> [Work instructions]: Set down the lines of the data exactly, starting at the first and stopping after the line containing "55. Strengthen its".

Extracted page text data
-- Opening Marker --

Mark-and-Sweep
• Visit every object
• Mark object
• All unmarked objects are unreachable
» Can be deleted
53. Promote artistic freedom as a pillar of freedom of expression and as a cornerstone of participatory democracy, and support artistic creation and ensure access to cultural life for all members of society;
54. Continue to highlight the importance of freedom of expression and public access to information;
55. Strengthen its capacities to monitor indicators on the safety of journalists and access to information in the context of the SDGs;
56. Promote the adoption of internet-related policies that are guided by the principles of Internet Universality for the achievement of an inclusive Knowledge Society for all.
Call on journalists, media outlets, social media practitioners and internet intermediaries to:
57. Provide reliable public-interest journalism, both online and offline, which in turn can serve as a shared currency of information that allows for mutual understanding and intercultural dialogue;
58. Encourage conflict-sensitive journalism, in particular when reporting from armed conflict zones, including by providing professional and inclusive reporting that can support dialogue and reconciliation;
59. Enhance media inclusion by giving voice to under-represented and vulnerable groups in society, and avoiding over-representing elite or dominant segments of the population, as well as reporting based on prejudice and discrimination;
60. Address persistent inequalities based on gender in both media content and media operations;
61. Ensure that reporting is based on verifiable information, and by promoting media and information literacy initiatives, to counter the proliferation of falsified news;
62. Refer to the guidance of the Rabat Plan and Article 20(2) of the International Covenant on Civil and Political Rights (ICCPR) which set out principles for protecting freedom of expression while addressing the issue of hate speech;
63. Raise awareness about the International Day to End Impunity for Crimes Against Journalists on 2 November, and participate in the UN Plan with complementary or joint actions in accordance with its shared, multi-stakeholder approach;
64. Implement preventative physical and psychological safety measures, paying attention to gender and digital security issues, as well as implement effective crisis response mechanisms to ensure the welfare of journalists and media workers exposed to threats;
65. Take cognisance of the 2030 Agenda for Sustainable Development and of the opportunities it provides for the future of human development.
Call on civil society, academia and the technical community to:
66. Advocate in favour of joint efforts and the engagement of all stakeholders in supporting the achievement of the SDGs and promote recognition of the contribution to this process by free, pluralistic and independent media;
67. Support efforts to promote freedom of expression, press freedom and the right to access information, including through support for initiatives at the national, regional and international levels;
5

-- Closing Marker --

> [Your solution]:
Mark-and-Sweep
• Visit every object
• Mark object
• All unmarked objects are unreachable
» Can be deleted
53. Promote artistic freedom as a pillar of freedom of expression and as a cornerstone of participatory democracy, and support artistic creation and ensure access to cultural life for all members of society;
54. Continue to highlight the importance of freedom of expression and public access to information;
55. Strengthen its capacities to monitor indicators on the safety of journalists and access to information in the context of the SDGs;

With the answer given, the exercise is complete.